Managing Blood Pressure
Several studies have shown that treatment of sleep apnea results in a significant decrease in systemic blood pressure.2,13-14 Another study showed that treatment with CPAP, at subtherapeutic levels, resulted in no significant blood pressure improvement even though the CPAP decreased apneas and hypopneas by 50%. Increasing the CPAP to therapeutic levels significantly decreased the systemic hypertension.14 These studies show that treatment of sleep apnea improves systemic hypertension, but the CPAP titration needs to be appropriate to make a difference.
The best explanation for the increase in blood pressure during sleep apnea seems to involve an increase in the autonomic tone and subsequent release of catecholamine caused by the arousals associated with obstructive apnea.

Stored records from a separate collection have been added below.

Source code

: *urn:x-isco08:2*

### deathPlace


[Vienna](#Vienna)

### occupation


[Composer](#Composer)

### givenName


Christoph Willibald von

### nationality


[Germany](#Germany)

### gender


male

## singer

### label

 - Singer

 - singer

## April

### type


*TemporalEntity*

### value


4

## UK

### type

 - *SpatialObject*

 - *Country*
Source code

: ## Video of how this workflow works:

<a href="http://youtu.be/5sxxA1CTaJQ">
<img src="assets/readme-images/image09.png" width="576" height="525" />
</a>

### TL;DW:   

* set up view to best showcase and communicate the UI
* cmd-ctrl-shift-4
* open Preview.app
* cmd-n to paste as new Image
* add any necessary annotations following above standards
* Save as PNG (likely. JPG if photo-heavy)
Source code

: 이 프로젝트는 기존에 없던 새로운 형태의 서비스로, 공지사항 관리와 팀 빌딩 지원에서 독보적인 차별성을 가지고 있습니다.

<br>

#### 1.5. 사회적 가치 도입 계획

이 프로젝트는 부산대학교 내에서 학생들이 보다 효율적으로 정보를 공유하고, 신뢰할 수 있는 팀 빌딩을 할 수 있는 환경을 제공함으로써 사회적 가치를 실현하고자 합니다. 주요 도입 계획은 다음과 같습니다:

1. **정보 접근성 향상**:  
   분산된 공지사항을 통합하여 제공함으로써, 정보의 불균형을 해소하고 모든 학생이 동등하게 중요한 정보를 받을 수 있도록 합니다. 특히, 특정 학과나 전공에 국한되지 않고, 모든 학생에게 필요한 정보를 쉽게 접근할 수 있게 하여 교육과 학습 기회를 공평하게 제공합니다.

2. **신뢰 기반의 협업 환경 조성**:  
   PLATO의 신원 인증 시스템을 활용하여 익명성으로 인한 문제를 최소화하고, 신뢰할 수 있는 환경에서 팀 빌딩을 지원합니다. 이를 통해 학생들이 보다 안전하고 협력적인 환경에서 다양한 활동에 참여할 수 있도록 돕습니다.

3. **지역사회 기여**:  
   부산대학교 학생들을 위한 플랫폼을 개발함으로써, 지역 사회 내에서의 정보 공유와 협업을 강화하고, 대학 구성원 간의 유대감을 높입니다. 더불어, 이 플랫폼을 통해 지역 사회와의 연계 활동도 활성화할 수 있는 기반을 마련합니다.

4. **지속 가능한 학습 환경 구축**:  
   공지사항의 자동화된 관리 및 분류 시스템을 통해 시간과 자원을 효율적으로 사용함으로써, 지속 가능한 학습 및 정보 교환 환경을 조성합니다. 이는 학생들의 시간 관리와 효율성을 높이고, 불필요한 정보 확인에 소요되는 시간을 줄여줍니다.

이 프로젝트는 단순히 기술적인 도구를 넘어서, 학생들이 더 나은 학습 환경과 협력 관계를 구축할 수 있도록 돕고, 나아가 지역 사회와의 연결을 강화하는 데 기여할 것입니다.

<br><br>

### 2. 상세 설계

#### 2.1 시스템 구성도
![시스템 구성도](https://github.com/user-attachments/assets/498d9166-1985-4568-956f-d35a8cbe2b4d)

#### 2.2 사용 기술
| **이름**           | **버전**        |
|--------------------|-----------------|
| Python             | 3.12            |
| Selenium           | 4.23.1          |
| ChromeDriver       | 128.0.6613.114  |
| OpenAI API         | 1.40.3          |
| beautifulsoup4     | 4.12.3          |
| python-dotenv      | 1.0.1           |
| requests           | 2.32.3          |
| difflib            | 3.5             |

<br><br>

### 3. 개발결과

Systemic hypertension has been reported in more than 50% of patients with OSA. The converse is that as many as 40% of hypertensive patients may have undiagnosed OSA. No one is recommending a sleep study as part of the routine hypertension evaluation yet; however, it is clear that, since 40% of hypertension patients have sleep apnea contributing to their blood pressure problems, more hypertensive patients should be screened with sleep studies. Another recent study15 showed that if a hypertensive patient is on antidepressant medication, they have a much higher risk of sleep apnea. Since sleep apnea is associated with hypertension and depression, an individual can be at a high enough risk to warrant sleep testing.
The American College of Chest Physicians recently encouraged a review of the literature regarding sleep apnea and hypertension. While this review found problems with many of the previous noncontrolled studies, the reviewers recommended that sleep apnea be carefully considered in everyone with hypertension, particularly if the person has symptoms such as headaches or fatigue, or has a body habitus associated with apnea.16 A reasonable approach to sleep study testing would be to recommend a sleep study for anyone with hypertension and any symptoms, such as daytime sleepiness, fatigue, depression, or obesity.